======== EXCERPT PROVIDED ========

Hilary Zaid is the author of the award-winning novel Paper is White. Her short works have appeared in Mother Jones, Ecotone, Day One, Southwest Review, and Utne Reader, and have been twice nominated for the Pushcart Prize. Her newest book, Forget I Told You This, is the first title in the Zero Street Fiction Series and will be published in September 2023. It is available for pre-order now.
Very early one late winter morning last year, I got on a flight to San Diego and powered off my phone. When dawn broke and the wheels touched down at Lindbergh Field, I powered it back up to a very enthusiastic e-mail from writer and series editor Timothy Schaffert, inviting my novel, Forget I Told You This, to be the inaugural title in the new, queer imprint of the University of Nebraska Press, Zero Street Fiction. “We’d love to take on this project,” Timothy wrote of my novel, a literary thriller about a queer, Jewish artist at midlife who finds herself in the crosshairs of a plot to destroy the world’s largest social media company. “The more I read, the more I loved it. And the writing is just exquisite.”

======== SOURCE DATA ========

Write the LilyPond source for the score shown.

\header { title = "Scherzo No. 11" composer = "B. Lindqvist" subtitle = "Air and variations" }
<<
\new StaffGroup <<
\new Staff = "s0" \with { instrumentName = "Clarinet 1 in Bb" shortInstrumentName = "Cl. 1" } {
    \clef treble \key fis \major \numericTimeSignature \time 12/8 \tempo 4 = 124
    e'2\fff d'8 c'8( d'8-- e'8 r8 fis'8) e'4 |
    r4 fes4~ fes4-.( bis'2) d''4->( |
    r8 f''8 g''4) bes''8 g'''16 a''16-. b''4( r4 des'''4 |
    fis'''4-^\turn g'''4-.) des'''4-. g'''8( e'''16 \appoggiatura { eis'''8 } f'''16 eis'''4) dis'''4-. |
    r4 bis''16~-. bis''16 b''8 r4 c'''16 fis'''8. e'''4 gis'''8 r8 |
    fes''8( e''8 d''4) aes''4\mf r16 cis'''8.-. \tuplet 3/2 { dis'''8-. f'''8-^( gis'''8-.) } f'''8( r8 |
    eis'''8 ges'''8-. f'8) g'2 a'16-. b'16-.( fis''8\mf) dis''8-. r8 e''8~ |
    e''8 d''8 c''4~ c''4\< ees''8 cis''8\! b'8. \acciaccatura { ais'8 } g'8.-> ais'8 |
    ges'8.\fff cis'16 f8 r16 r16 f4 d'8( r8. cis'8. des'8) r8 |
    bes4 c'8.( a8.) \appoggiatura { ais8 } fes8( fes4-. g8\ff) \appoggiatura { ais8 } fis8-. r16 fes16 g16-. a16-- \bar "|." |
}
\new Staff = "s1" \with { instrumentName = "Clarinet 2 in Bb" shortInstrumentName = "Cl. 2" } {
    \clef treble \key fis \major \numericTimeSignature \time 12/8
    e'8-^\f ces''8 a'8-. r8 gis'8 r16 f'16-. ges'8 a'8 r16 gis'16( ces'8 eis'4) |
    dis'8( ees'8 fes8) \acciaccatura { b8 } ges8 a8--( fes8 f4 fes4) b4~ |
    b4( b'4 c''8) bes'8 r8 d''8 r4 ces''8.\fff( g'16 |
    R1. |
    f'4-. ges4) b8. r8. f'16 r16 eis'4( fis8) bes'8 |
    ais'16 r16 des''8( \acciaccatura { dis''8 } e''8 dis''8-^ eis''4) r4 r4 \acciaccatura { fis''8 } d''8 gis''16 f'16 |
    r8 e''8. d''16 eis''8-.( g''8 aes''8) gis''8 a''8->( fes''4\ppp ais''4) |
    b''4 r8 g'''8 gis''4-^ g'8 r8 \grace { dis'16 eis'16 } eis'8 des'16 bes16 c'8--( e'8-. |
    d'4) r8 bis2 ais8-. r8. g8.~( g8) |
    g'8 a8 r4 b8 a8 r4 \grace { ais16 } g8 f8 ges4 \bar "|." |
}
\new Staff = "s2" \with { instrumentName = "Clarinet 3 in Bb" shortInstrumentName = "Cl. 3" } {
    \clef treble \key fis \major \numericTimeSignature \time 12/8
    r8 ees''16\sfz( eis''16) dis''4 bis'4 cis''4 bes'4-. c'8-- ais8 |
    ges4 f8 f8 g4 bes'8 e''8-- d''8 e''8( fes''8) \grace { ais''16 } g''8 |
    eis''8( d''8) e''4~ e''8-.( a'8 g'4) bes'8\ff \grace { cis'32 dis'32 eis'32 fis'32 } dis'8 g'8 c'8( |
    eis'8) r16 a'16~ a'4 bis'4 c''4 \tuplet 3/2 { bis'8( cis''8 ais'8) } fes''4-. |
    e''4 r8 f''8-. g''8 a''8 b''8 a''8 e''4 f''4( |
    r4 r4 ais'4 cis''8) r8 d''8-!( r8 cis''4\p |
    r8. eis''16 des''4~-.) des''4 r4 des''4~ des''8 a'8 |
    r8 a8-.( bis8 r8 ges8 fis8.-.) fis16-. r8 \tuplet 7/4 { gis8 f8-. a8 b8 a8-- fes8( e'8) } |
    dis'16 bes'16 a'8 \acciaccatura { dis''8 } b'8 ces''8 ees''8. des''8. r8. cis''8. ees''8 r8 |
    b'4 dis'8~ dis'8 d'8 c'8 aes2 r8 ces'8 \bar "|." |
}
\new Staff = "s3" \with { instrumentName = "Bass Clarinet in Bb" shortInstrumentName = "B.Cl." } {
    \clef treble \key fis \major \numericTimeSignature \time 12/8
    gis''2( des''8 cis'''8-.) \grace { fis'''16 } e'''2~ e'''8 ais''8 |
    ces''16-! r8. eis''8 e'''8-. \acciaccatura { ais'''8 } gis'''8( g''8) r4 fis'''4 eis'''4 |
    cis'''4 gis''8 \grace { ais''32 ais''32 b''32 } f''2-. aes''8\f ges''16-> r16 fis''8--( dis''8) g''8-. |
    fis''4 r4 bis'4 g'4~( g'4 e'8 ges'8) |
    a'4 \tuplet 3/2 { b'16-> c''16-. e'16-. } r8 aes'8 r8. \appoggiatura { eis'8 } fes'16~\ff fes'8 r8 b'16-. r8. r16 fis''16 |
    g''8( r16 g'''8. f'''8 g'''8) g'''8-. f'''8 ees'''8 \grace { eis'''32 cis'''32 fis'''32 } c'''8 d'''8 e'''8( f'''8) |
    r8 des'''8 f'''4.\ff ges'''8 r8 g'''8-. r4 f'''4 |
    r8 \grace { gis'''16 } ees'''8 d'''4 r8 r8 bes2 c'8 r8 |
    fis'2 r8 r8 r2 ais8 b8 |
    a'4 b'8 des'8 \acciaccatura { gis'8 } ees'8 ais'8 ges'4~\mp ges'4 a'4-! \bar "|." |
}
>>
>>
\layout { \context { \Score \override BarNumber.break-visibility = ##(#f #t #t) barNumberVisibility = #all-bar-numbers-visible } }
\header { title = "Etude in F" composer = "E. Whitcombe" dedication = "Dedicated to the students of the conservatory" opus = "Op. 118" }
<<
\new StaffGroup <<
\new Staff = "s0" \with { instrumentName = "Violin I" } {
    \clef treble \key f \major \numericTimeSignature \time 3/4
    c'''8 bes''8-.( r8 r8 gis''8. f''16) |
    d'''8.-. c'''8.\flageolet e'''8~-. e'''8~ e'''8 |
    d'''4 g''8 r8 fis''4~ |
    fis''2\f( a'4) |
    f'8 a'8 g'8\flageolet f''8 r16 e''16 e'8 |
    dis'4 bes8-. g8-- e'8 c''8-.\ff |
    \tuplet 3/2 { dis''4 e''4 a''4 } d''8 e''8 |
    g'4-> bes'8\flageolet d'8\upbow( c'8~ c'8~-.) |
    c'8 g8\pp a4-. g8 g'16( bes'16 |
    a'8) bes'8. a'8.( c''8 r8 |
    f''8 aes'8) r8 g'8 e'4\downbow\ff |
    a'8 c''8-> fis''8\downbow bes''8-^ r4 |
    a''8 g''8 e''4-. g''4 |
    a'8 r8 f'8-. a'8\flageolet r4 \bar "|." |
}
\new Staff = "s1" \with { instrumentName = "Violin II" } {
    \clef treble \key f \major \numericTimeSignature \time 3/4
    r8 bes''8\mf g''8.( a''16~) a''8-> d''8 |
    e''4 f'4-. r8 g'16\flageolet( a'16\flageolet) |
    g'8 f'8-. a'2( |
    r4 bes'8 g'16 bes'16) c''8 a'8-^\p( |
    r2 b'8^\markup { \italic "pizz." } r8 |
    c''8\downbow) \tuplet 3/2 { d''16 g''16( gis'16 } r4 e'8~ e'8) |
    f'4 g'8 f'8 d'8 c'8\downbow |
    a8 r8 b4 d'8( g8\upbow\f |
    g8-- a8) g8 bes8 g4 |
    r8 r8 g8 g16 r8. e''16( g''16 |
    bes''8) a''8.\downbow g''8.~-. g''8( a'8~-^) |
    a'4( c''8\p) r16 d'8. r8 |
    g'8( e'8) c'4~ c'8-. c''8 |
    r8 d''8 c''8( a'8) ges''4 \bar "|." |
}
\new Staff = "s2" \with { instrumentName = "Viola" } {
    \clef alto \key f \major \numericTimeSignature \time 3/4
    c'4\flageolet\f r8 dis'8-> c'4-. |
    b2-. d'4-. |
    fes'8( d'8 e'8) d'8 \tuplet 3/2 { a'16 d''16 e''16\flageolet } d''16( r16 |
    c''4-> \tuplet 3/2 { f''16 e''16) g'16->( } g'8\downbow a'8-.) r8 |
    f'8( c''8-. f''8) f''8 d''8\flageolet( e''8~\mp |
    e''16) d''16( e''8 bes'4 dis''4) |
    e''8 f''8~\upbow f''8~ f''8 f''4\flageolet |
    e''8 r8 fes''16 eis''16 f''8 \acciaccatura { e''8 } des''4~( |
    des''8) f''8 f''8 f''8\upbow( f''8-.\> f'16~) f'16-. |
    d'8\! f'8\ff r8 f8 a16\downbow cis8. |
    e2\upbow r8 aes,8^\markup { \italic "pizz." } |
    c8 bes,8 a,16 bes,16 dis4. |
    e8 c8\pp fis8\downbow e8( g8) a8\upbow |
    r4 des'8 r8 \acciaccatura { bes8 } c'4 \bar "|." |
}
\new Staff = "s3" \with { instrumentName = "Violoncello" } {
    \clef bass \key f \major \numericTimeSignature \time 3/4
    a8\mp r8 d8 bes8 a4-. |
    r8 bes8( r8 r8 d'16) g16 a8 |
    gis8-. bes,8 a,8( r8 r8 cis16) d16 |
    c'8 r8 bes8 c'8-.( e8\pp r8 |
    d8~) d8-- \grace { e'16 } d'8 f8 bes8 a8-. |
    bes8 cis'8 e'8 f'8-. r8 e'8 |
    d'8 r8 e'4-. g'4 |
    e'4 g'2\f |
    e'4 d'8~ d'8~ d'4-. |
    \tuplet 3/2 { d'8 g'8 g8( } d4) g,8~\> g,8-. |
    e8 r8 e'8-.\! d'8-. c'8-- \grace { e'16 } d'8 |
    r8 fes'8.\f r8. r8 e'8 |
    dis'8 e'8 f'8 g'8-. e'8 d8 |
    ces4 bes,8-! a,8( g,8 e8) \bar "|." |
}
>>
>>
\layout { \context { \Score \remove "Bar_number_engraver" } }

========

TASKS TO COMPLETE
(1) Quote the passage about Hilary Zaid's novel from "Hilary Zaid is" up to and including "for pre-order now.".
(2) Based on the passage about Hilary Zaid's novel, state whether each statement agrees with it. Answer yes or no, and quote the words that decide each one. (a) Hilary Zaid's short works have been nominated for the Pushcart Prize twice. (b) The e-mail from Timothy Schaffert was read before the flight to San Diego took off. (c) Zero Street Fiction is an imprint of the University of Nebraska Press.
(3) Translate this sentence from the passage about Hilary Zaid's novel into Spanish: "Her newest book, Forget I Told You This, is the first title in the Zero Street Fiction Series and will be published in September 2023."

ANSWER LIST
(1)
Hilary Zaid is the author of the award-winning novel Paper is White. Her short works have appeared in Mother Jones, Ecotone, Day One, Southwest Review, and Utne Reader, and have been twice nominated for the Pushcart Prize. Her newest book, Forget I Told You This, is the first title in the Zero Street Fiction Series and will be published in September 2023. It is available for pre-order now.

(2)
(a) Yes: "have been twice nominated for the Pushcart Prize"
(b) No: "When dawn broke and the wheels touched down at Lindbergh Field, I powered it back up to a very enthusiastic e-mail from writer and series editor Timothy Schaffert"
(c) Yes: "the new, queer imprint of the University of Nebraska Press, Zero Street Fiction"

(3) Su libro más reciente, Forget I Told You This, es el primer título de la serie Zero Street Fiction y se publicará en septiembre de 2023.